Abstract
In terms of achieving wider health and social outcomes, sport coaching promises much for young people with disabilities. Despite this promise, the experiences and practices of those coaches who enter the disability sport arena are underexplored. This is particularly so for coaches who operate in community participation rather than competitive elite environments. Accordingly, this paper uses an autoethnographic approach to explore the experiences of a basketball coach (Colum), who enters a youth club for disabled participants for the first time. Utilising observational data, reflective field notes and interviews, five relativist vignettes are collaboratively constructed to represent Colum’s experiences across 12 basketball sessions. The vignettes reveal that the disability and community context disrupted Colum’s normative coaching behaviours. An emotional laborious journey is recounted that includes significant lessons, which may impact coaching practitioners, researchers and sport development officers. In addition, the post-sport context is introduced to differentiate the youth club context from Colum’s normative sport context. Furthermore, the concepts of liminality and ludic, which are novel to extant coaching literature, are introduced to explain how and why Colum struggled to find structure within the context of a youth club for disabled participants.
Notes
1. This refers to physical, sensory and intellectual impairment (DePauw & Gavron, Citation2005).
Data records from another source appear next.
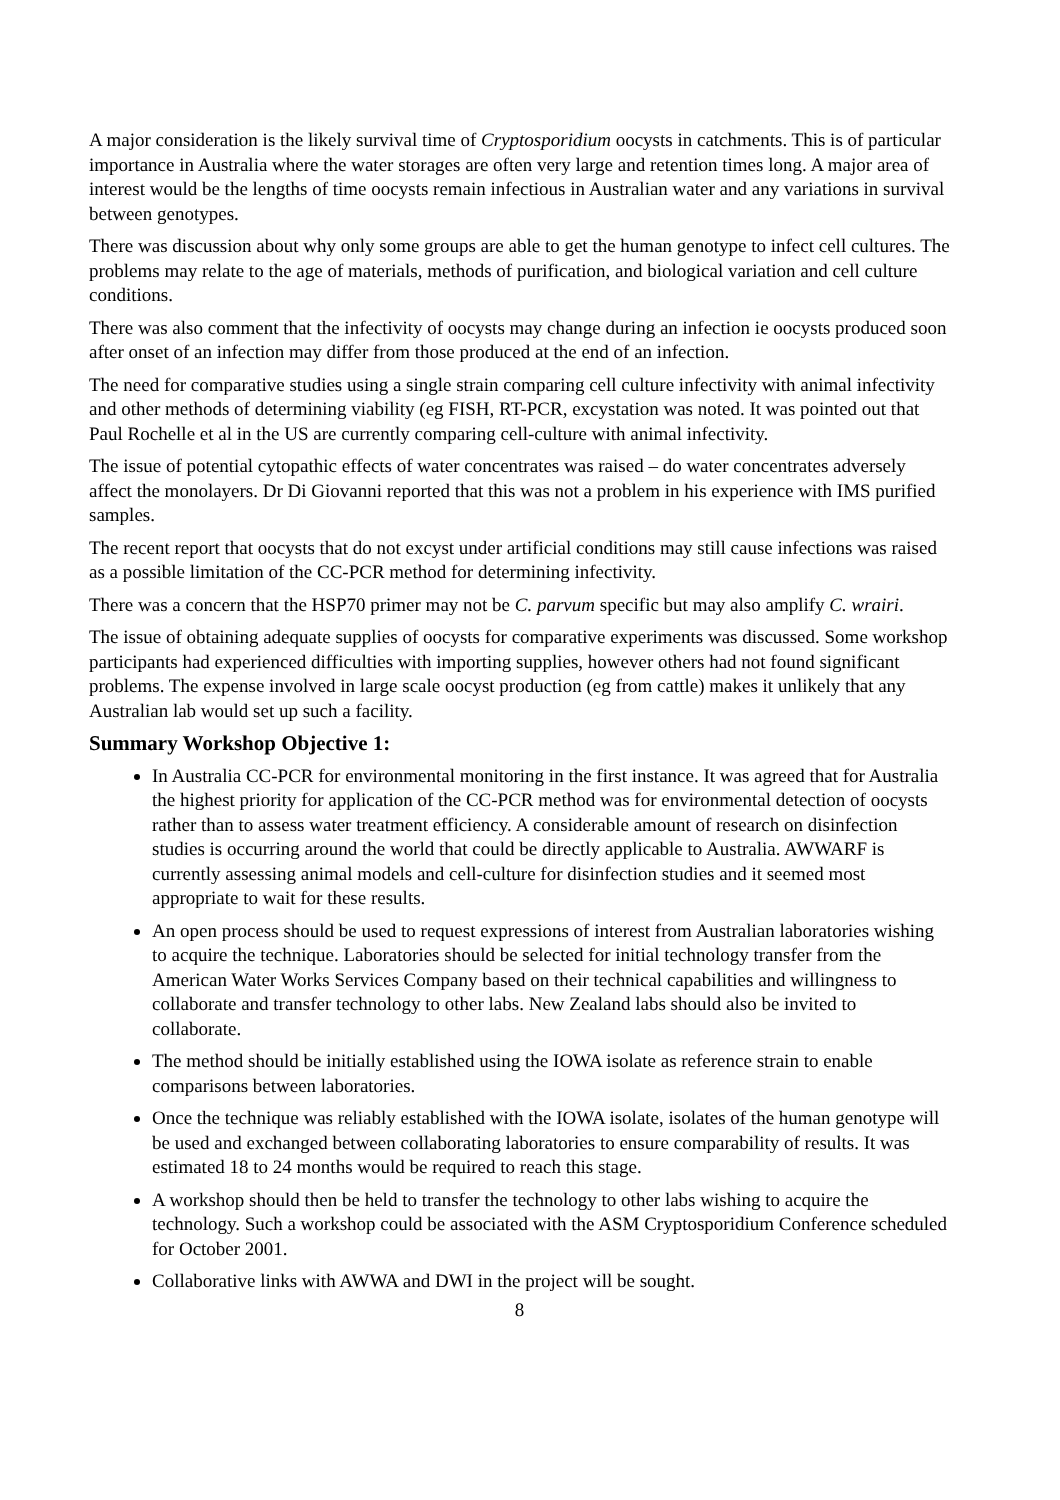A major consideration is the likely survival time of Cryptosporidium oocysts in catchments. This is of particular importance in Australia where the water storages are often very large and retention times long. A major area of interest would be the lengths of time oocysts remain infectious in Australian water and any variations in survival between genotypes.
There was discussion about why only some groups are able to get the human genotype to infect cell cultures. The problems may relate to the age of materials, methods of purification, and biological variation and cell culture conditions.
There was also comment that the infectivity of oocysts may change during an infection ie oocysts produced soon after onset of an infection may differ from those produced at the end of an infection.
The need for comparative studies using a single strain comparing cell culture infectivity with animal infectivity and other methods of determining viability (eg FISH, RT-PCR, excystation was noted. It was pointed out that Paul Rochelle et al in the US are currently comparing cell-culture with animal infectivity.
The issue of potential cytopathic effects of water concentrates was raised – do water concentrates adversely affect the monolayers. Dr Di Giovanni reported that this was not a problem in his experience with IMS purified samples.
The recent report that oocysts that do not excyst under artificial conditions may still cause infections was raised as a possible limitation of the CC-PCR method for determining infectivity.
There was a concern that the HSP70 primer may not be C. parvum specific but may also amplify C. wrairi.
The issue of obtaining adequate supplies of oocysts for comparative experiments was discussed. Some workshop participants had experienced difficulties with importing supplies, however others had not found significant problems. The expense involved in large scale oocyst production (eg from cattle) makes it unlikely that any Australian lab would set up such a facility.
Summary Workshop Objective 1:
In Australia CC-PCR for environmental monitoring in the first instance. It was agreed that for Australia the highest priority for application of the CC-PCR method was for environmental detection of oocysts rather than to assess water treatment efficiency. A considerable amount of research on disinfection studies is occurring around the world that could be directly applicable to Australia. AWWARF is currently assessing animal models and cell-culture for disinfection studies and it seemed most appropriate to wait for these results.
An open process should be used to request expressions of interest from Australian laboratories wishing to acquire the technique. Laboratories should be selected for initial technology transfer from the American Water Works Services Company based on their technical capabilities and willingness to collaborate and transfer technology to other labs. New Zealand labs should also be invited to collaborate.
The method should be initially established using the IOWA isolate as reference strain to enable comparisons between laboratories.
Once the technique was reliably established with the IOWA isolate, isolates of the human genotype will be used and exchanged between collaborating laboratories to ensure comparability of results. It was estimated 18 to 24 months would be required to reach this stage.
A workshop should then be held to transfer the technology to other labs wishing to acquire the technology. Such a workshop could be associated with the ASM Cryptosporidium Conference scheduled for October 2001.
Collaborative links with AWWA and DWI in the project will be sought.
8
2. In doing so, we also adopted a social constructionist epistemology which assumes ‘disability coaching’ is a socially constructed phenomenon (Crotty, Citation2015).
3. The conception of rigour here occurs within a relativist ontology and constructionist epistemology that values subjective meaning rather than universal truths, and sees reality as local, social and constructed.
4. The authors accept that others may argue this type of work and setting is more akin to sport instruction or sport leadership than sport coaching. Nonetheless, the author is a qualified sport coach and was recruited as such by the centre who ‘wanted a basketball coach’. Furthermore, we would argue, that meeting the complex, multi-disciplinary needs of children involved in sport is youth participation coaching (Côté, Young, North, & Duffy, Citation2007) as recognised by the International Council for Coaching Excellence (Citation2012), and would qualify as sport pedagogy (Armour, Citation2011).
5. For example, other readers may have chosen to emphasise and explore the emotional labour of coaching in this setting.